What the response needs is every record, repeated verbatim, and no images.
Segment Start: Data shown
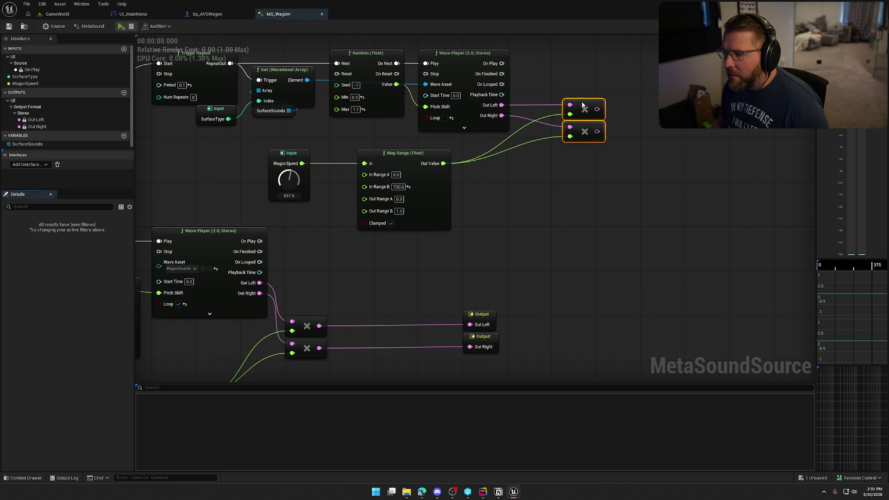
# Reposition the copied Input, Map Range and multiply nodes in the upper group.
pyautogui.moveTo(470, 198)
pyautogui.mouseDown()
pyautogui.moveTo(350, 87)
pyautogui.moveTo(280, 88)
pyautogui.mouseUp()
pyautogui.moveTo(305, 101); pyautogui.dragTo(326, 89)
pyautogui.click(534, 174)
pyautogui.scroll(-3, 515, 217)
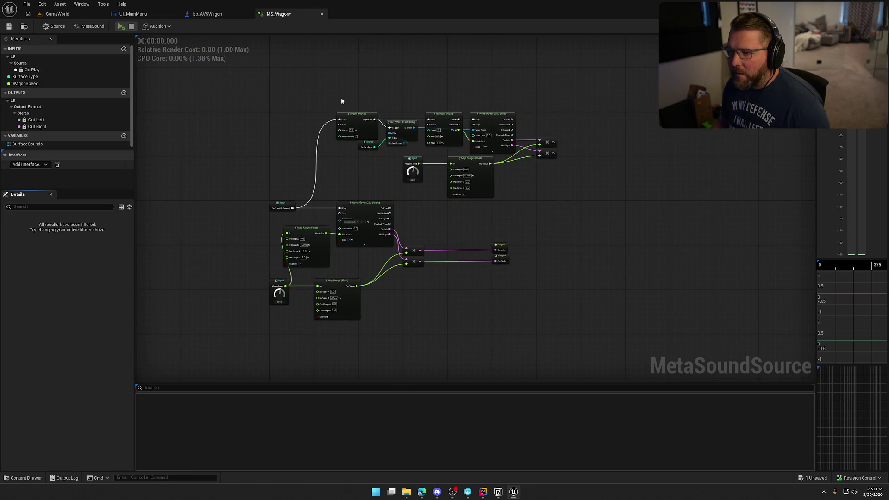
pyautogui.moveTo(363, 125)
pyautogui.mouseDown()
pyautogui.moveTo(556, 189)
pyautogui.moveTo(331, 118)
pyautogui.mouseUp()
pyautogui.click(491, 236)
pyautogui.scroll(4, 416, 247)
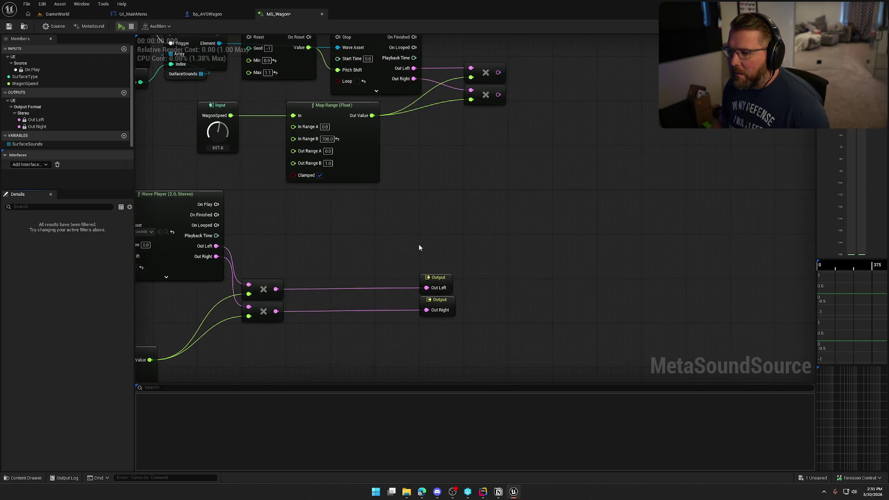
pyautogui.click(498, 74)
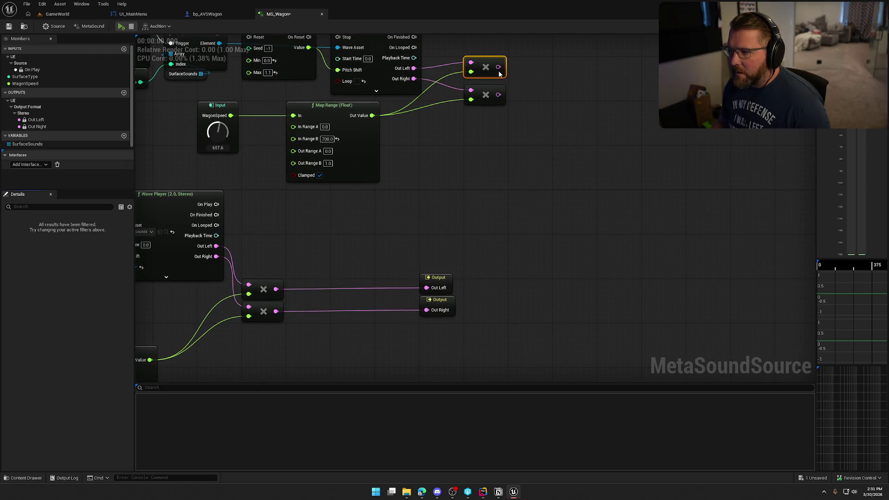
# Add a Stereo Mixer (2) from the multiply output, feeding the multiplies into In 0 R and In 1 R.
pyautogui.moveTo(500, 73); pyautogui.dragTo(545, 108)
pyautogui.write('mix')
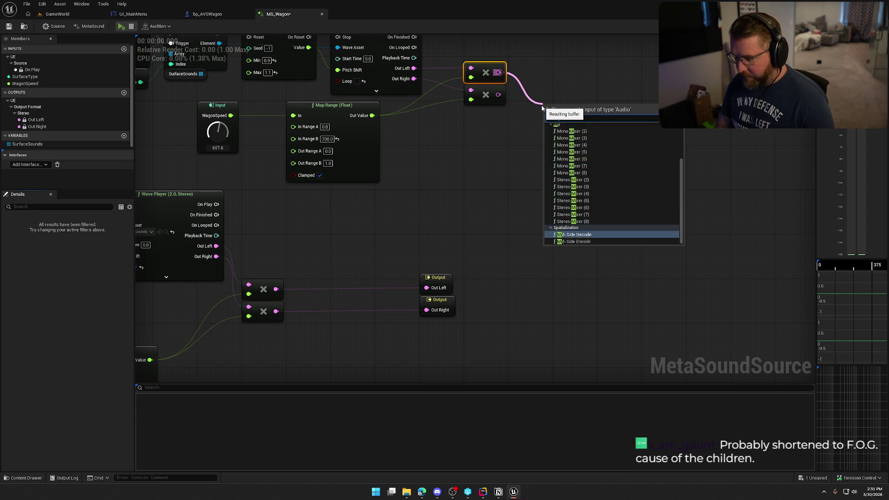
pyautogui.click(604, 188)
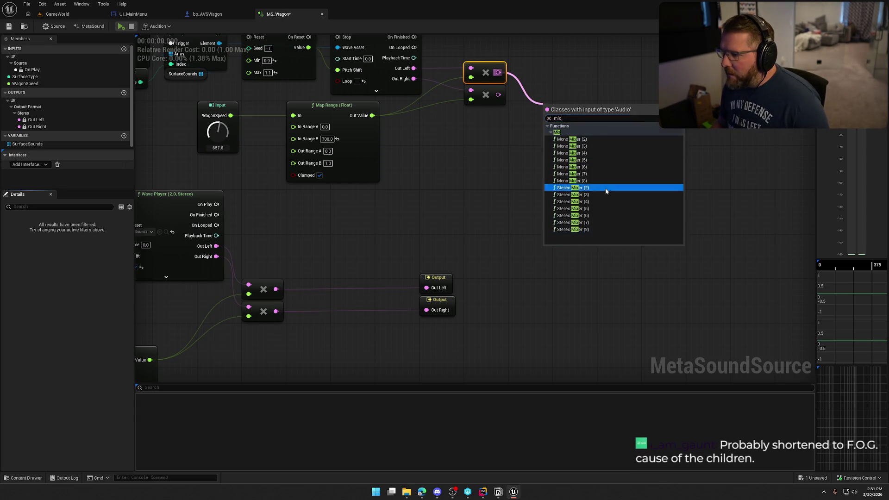
pyautogui.moveTo(535, 124); pyautogui.dragTo(550, 128)
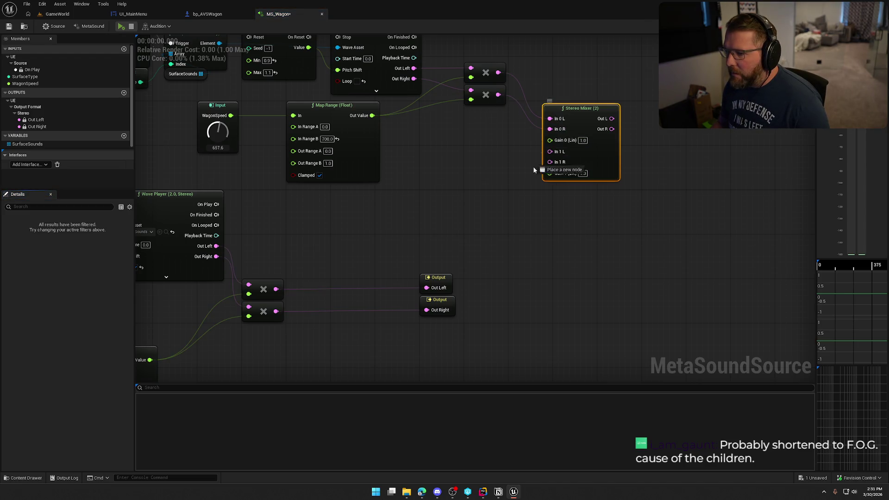
pyautogui.moveTo(276, 311)
pyautogui.mouseDown()
pyautogui.moveTo(506, 194)
pyautogui.moveTo(550, 161)
pyautogui.mouseUp()
pyautogui.moveTo(588, 113)
pyautogui.mouseDown()
pyautogui.moveTo(569, 71)
pyautogui.moveTo(595, 62)
pyautogui.mouseUp()
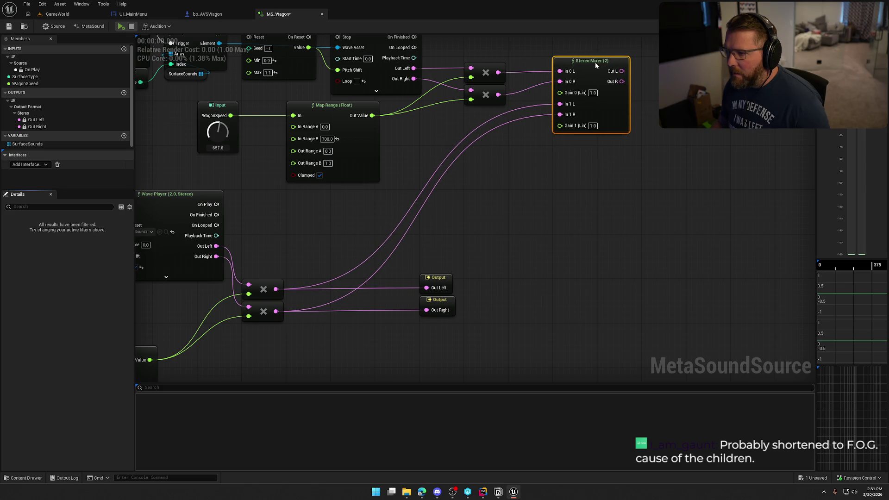
pyautogui.click(540, 197)
# Delete the upper multiply nodes and wire the lower Map Range and Wave Player into the mixer.
pyautogui.moveTo(515, 159); pyautogui.dragTo(458, 60)
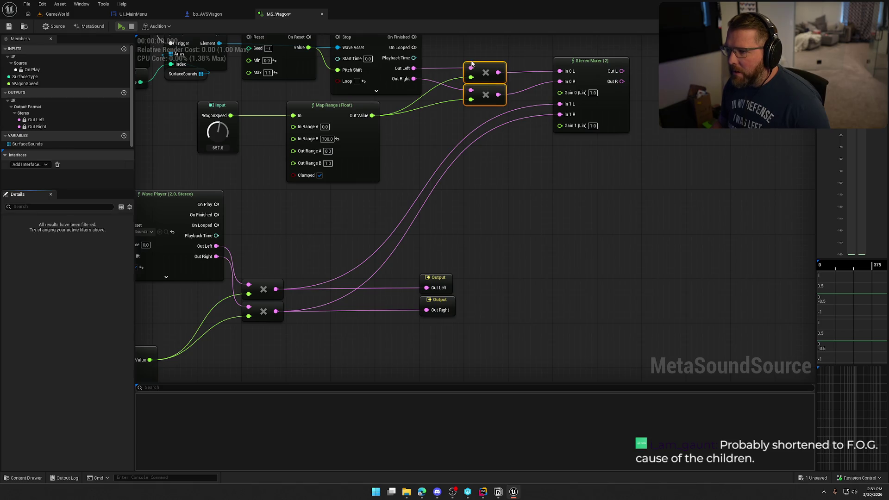
pyautogui.press('Delete')
pyautogui.moveTo(586, 65)
pyautogui.mouseDown()
pyautogui.moveTo(414, 69)
pyautogui.moveTo(471, 81)
pyautogui.moveTo(372, 116)
pyautogui.mouseUp()
pyautogui.scroll(-3, 485, 168)
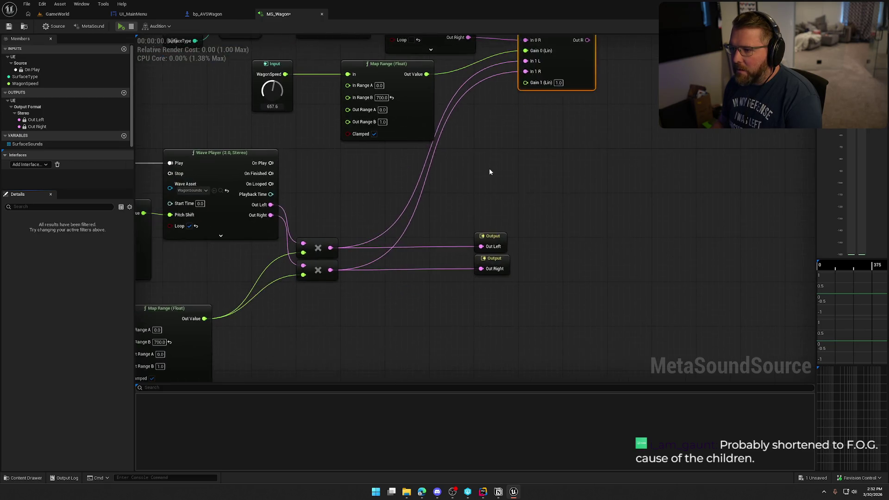
pyautogui.scroll(3, 557, 205)
pyautogui.moveTo(265, 332); pyautogui.dragTo(588, 94)
pyautogui.moveTo(333, 216)
pyautogui.mouseDown()
pyautogui.moveTo(593, 83)
pyautogui.moveTo(349, 221)
pyautogui.moveTo(332, 216)
pyautogui.mouseUp()
# Delete the remaining multiplies, connect mixer Out R to Out Right, and move the mixer and outputs down.
pyautogui.moveTo(354, 248); pyautogui.dragTo(465, 321)
pyautogui.press('Delete')
pyautogui.moveTo(560, 324)
pyautogui.mouseDown()
pyautogui.moveTo(435, 284)
pyautogui.moveTo(564, 74)
pyautogui.moveTo(515, 79)
pyautogui.moveTo(547, 105)
pyautogui.mouseUp()
pyautogui.moveTo(556, 95); pyautogui.dragTo(561, 90)
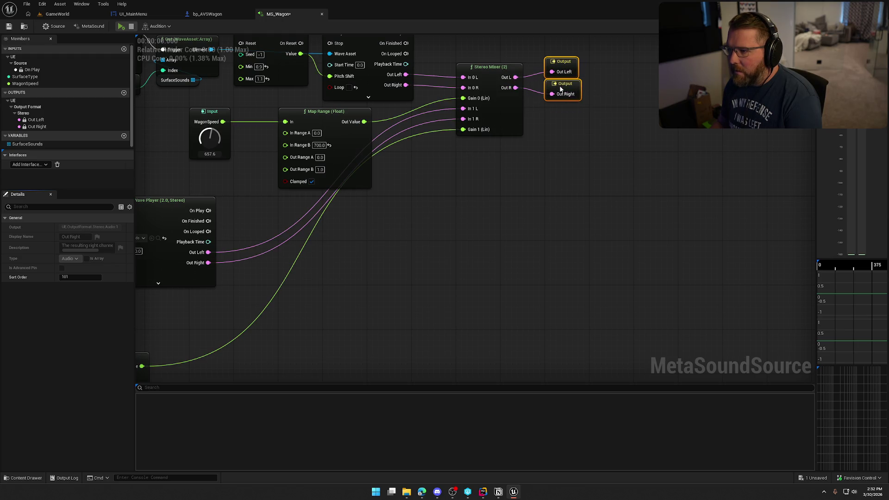
pyautogui.keyDown('ctrl'); pyautogui.click(488, 73); pyautogui.keyUp('ctrl')
pyautogui.moveTo(488, 73)
pyautogui.mouseDown()
pyautogui.moveTo(509, 138)
pyautogui.moveTo(485, 202)
pyautogui.moveTo(597, 179)
pyautogui.mouseUp()
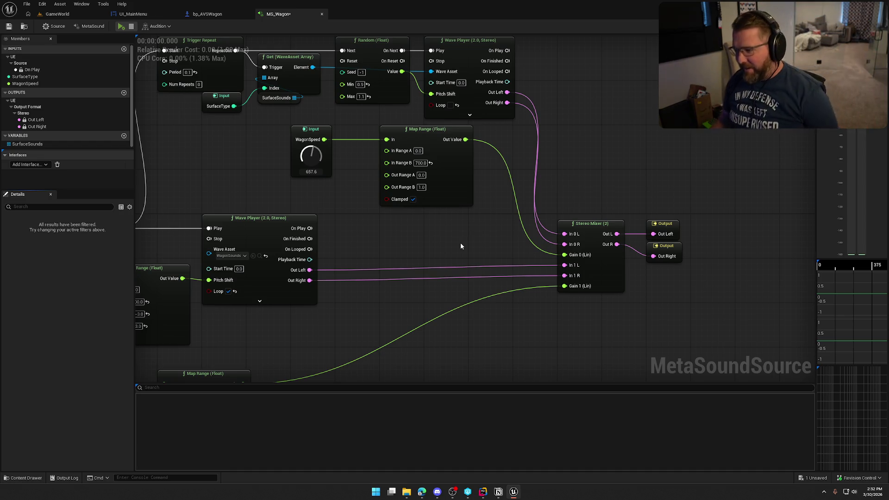
# Line up the WagonSpeed input and Map Range, placing the middle Map Range below the Wave Player.
pyautogui.moveTo(464, 238); pyautogui.dragTo(525, 253)
pyautogui.moveTo(548, 177); pyautogui.dragTo(404, 203)
pyautogui.click(405, 203)
pyautogui.moveTo(496, 153); pyautogui.dragTo(454, 153)
pyautogui.keyDown('ctrl'); pyautogui.click(352, 142); pyautogui.keyUp('ctrl')
pyautogui.moveTo(375, 145); pyautogui.dragTo(287, 146)
pyautogui.moveTo(512, 206)
pyautogui.mouseDown()
pyautogui.moveTo(566, 106)
pyautogui.moveTo(559, 153)
pyautogui.moveTo(573, 107)
pyautogui.mouseUp()
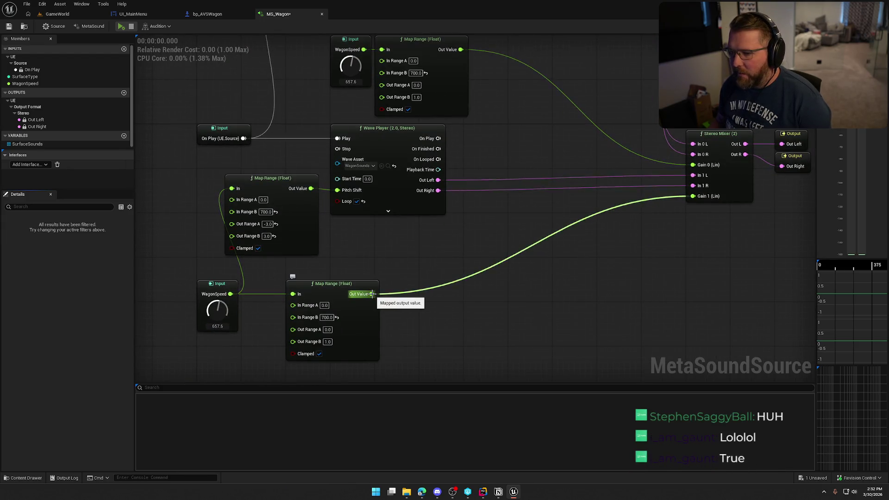
pyautogui.moveTo(278, 186)
pyautogui.mouseDown()
pyautogui.moveTo(369, 244)
pyautogui.moveTo(385, 224)
pyautogui.moveTo(386, 232)
pyautogui.mouseUp()
# Wire the upper Map Range into mixer Gain 1 and delete the redundant lower Map Range.
pyautogui.moveTo(399, 361)
pyautogui.mouseDown()
pyautogui.moveTo(399, 297)
pyautogui.moveTo(218, 329)
pyautogui.mouseUp()
pyautogui.moveTo(363, 337)
pyautogui.mouseDown()
pyautogui.moveTo(359, 307)
pyautogui.moveTo(400, 275)
pyautogui.mouseUp()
Segment End: Data shown
Response to the exercise ->
# Reposition the copied Input, Map Range and multiply nodes in the upper group.
pyautogui.moveTo(470, 198)
pyautogui.mouseDown()
pyautogui.moveTo(350, 87)
pyautogui.moveTo(280, 88)
pyautogui.mouseUp()
pyautogui.moveTo(305, 101); pyautogui.dragTo(326, 89)
pyautogui.click(534, 174)
pyautogui.scroll(-3, 515, 217)
pyautogui.moveTo(363, 125)
pyautogui.mouseDown()
pyautogui.moveTo(556, 189)
pyautogui.moveTo(331, 118)
pyautogui.mouseUp()
pyautogui.click(491, 236)
pyautogui.scroll(4, 416, 247)
pyautogui.click(498, 74)
# Add a Stereo Mixer (2) from the multiply output, feeding the multiplies into In 0 R and In 1 R.
pyautogui.moveTo(500, 73); pyautogui.dragTo(545, 108)
pyautogui.write('mix')
pyautogui.click(604, 188)
pyautogui.moveTo(535, 124); pyautogui.dragTo(550, 128)
pyautogui.moveTo(276, 311)
pyautogui.mouseDown()
pyautogui.moveTo(506, 194)
pyautogui.moveTo(550, 161)
pyautogui.mouseUp()
pyautogui.moveTo(588, 113)
pyautogui.mouseDown()
pyautogui.moveTo(569, 71)
pyautogui.moveTo(595, 62)
pyautogui.mouseUp()
pyautogui.click(540, 197)
# Delete the upper multiply nodes and wire the lower Map Range and Wave Player into the mixer.
pyautogui.moveTo(515, 159); pyautogui.dragTo(458, 60)
pyautogui.press('Delete')
pyautogui.moveTo(586, 65)
pyautogui.mouseDown()
pyautogui.moveTo(414, 69)
pyautogui.moveTo(471, 81)
pyautogui.moveTo(372, 116)
pyautogui.mouseUp()
pyautogui.scroll(-3, 485, 168)
pyautogui.scroll(3, 557, 205)
pyautogui.moveTo(265, 332); pyautogui.dragTo(588, 94)
pyautogui.moveTo(333, 216)
pyautogui.mouseDown()
pyautogui.moveTo(593, 83)
pyautogui.moveTo(349, 221)
pyautogui.moveTo(332, 216)
pyautogui.mouseUp()
# Delete the remaining multiplies, connect mixer Out R to Out Right, and move the mixer and outputs down.
pyautogui.moveTo(354, 248); pyautogui.dragTo(465, 321)
pyautogui.press('Delete')
pyautogui.moveTo(560, 324)
pyautogui.mouseDown()
pyautogui.moveTo(435, 284)
pyautogui.moveTo(564, 74)
pyautogui.moveTo(515, 79)
pyautogui.moveTo(547, 105)
pyautogui.mouseUp()
pyautogui.moveTo(556, 95); pyautogui.dragTo(561, 90)
pyautogui.keyDown('ctrl'); pyautogui.click(488, 73); pyautogui.keyUp('ctrl')
pyautogui.moveTo(488, 73)
pyautogui.mouseDown()
pyautogui.moveTo(509, 138)
pyautogui.moveTo(485, 202)
pyautogui.moveTo(597, 179)
pyautogui.mouseUp()
# Line up the WagonSpeed input and Map Range, placing the middle Map Range below the Wave Player.
pyautogui.moveTo(464, 238); pyautogui.dragTo(525, 253)
pyautogui.moveTo(548, 177); pyautogui.dragTo(404, 203)
pyautogui.click(405, 203)
pyautogui.moveTo(496, 153); pyautogui.dragTo(454, 153)
pyautogui.keyDown('ctrl'); pyautogui.click(352, 142); pyautogui.keyUp('ctrl')
pyautogui.moveTo(375, 145); pyautogui.dragTo(287, 146)
pyautogui.moveTo(512, 206)
pyautogui.mouseDown()
pyautogui.moveTo(566, 106)
pyautogui.moveTo(559, 153)
pyautogui.moveTo(573, 107)
pyautogui.mouseUp()
pyautogui.moveTo(278, 186)
pyautogui.mouseDown()
pyautogui.moveTo(369, 244)
pyautogui.moveTo(385, 224)
pyautogui.moveTo(386, 232)
pyautogui.mouseUp()
# Wire the upper Map Range into mixer Gain 1 and delete the redundant lower Map Range.
pyautogui.moveTo(399, 361)
pyautogui.mouseDown()
pyautogui.moveTo(399, 297)
pyautogui.moveTo(218, 329)
pyautogui.mouseUp()
pyautogui.moveTo(363, 337)
pyautogui.mouseDown()
pyautogui.moveTo(359, 307)
pyautogui.moveTo(400, 275)
pyautogui.mouseUp()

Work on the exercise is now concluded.